[Document layout analysis data]
——————————

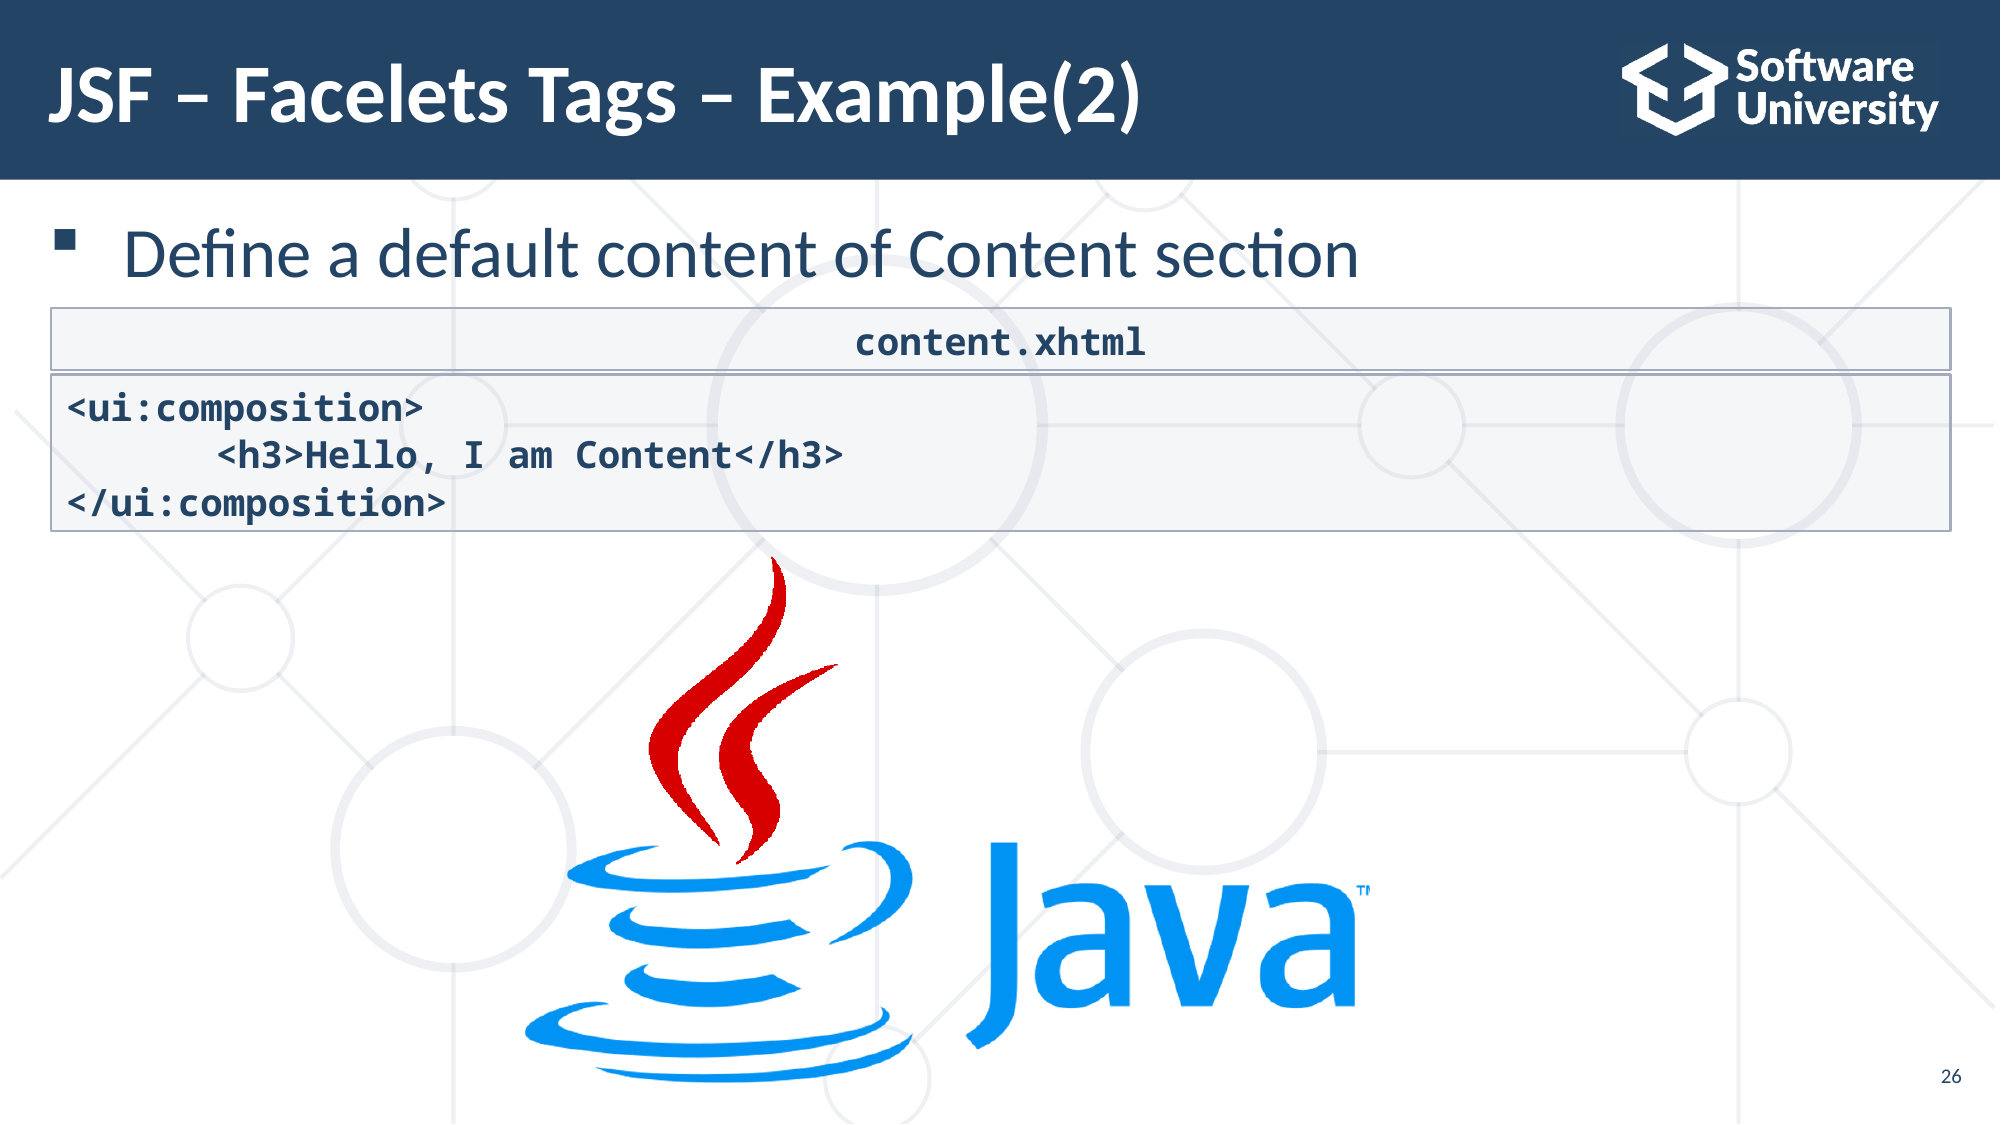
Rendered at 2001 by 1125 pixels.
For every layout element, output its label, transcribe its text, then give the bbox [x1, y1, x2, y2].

text_box <ui:composition> <h3>Hello, I am Content</h3> </ui:composition> [50, 374, 1951, 531]
picture [510, 538, 1370, 1125]
picture [1622, 43, 1939, 136]
slide_number 26 [1897, 1049, 1968, 1101]
title JSF – Facelets Tags – Example(2) [31, 16, 1591, 162]
list Define a default content of Content section [31, 196, 1970, 1050]
text_box content.xhtml [50, 308, 1951, 371]
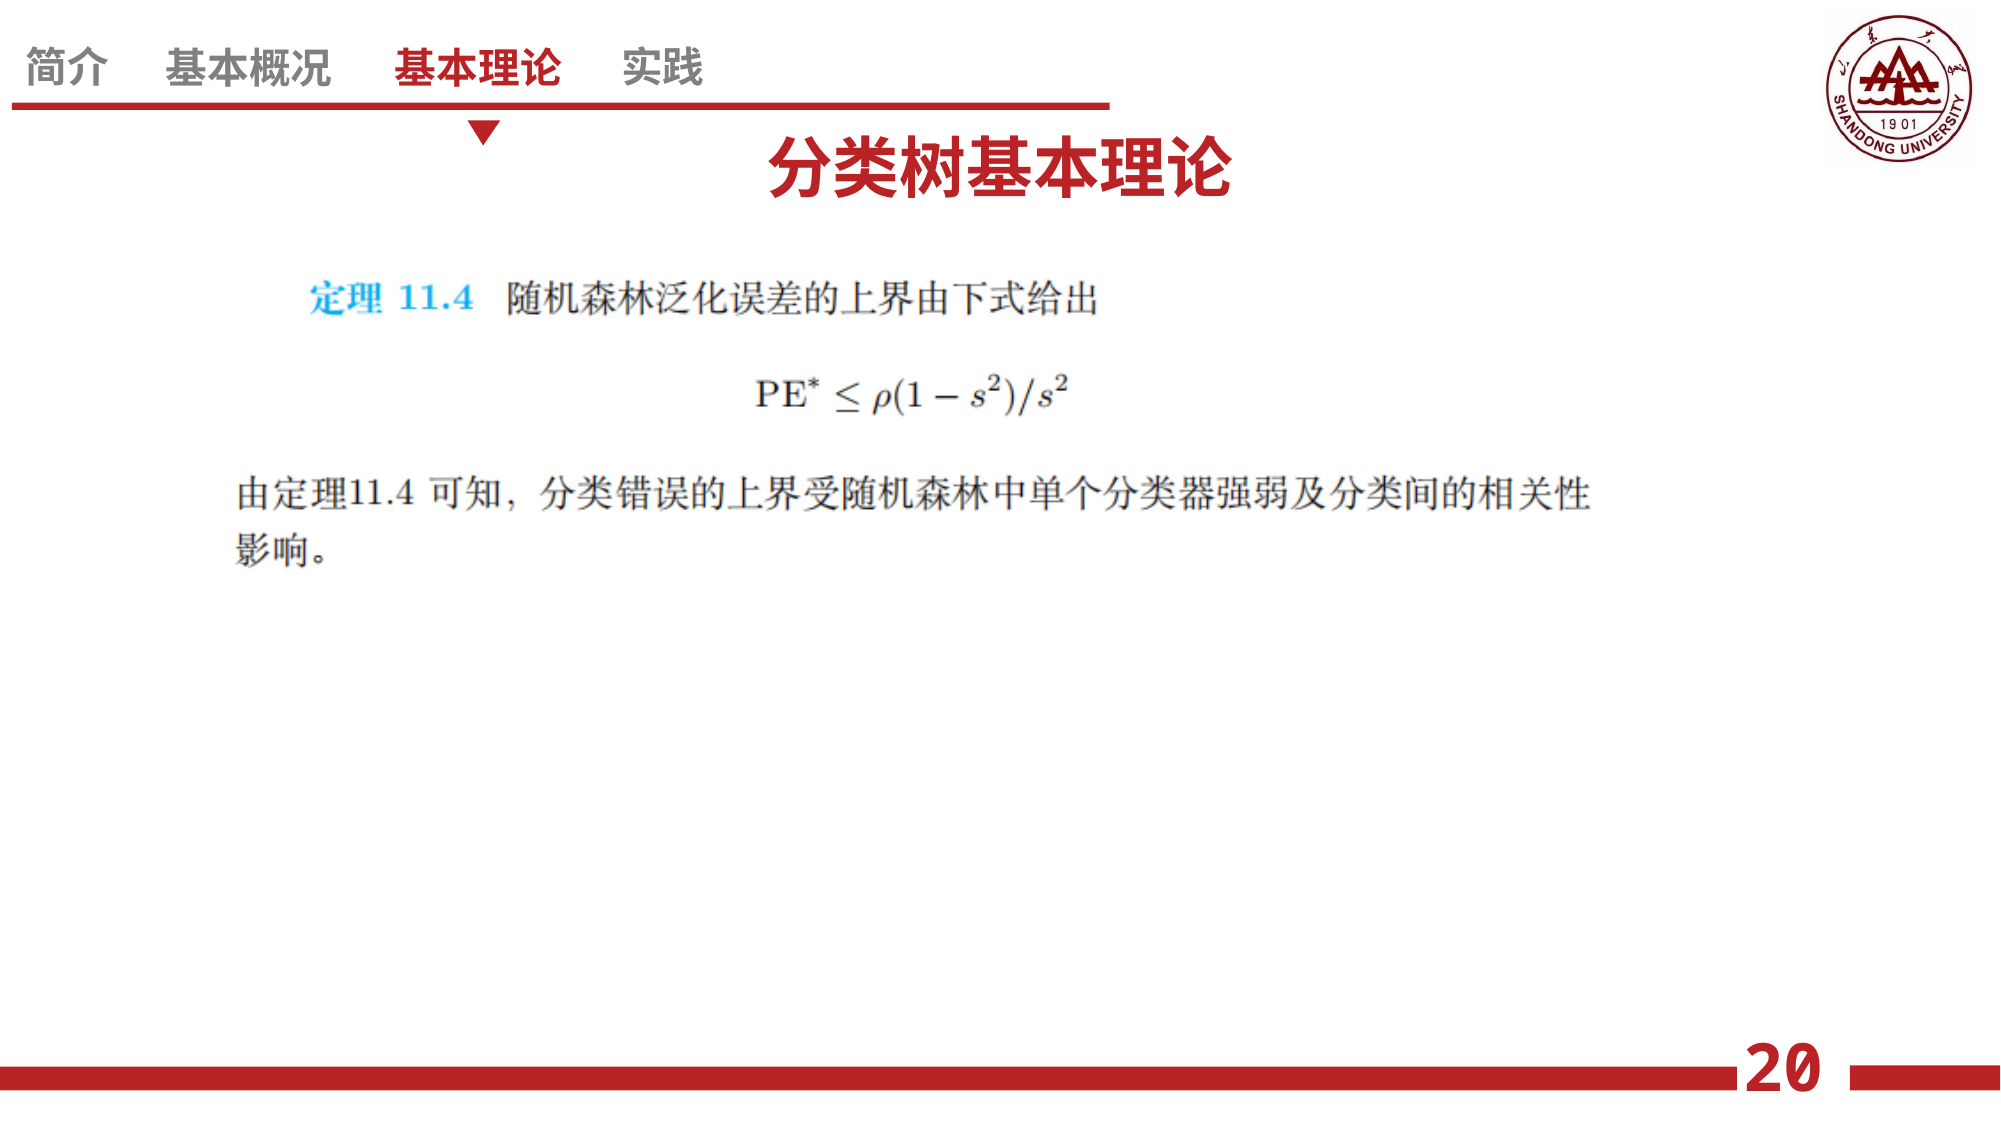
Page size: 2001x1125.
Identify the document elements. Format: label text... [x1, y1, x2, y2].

picture [171, 241, 1656, 641]
text_box 分类树基本理论 [751, 118, 1249, 213]
picture [1820, 9, 1977, 167]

——————————

__Instruction__:
Look above for the line with "Page size: 2001x1125.", then copy it and each later line exactly, stopping at the last line of the records.

__Your response__:
Page size: 2001x1125.
Identify the document elements. Format: label text... [x1, y1, x2, y2].

picture [171, 241, 1656, 641]
text_box 分类树基本理论 [751, 118, 1249, 213]
picture [1820, 9, 1977, 167]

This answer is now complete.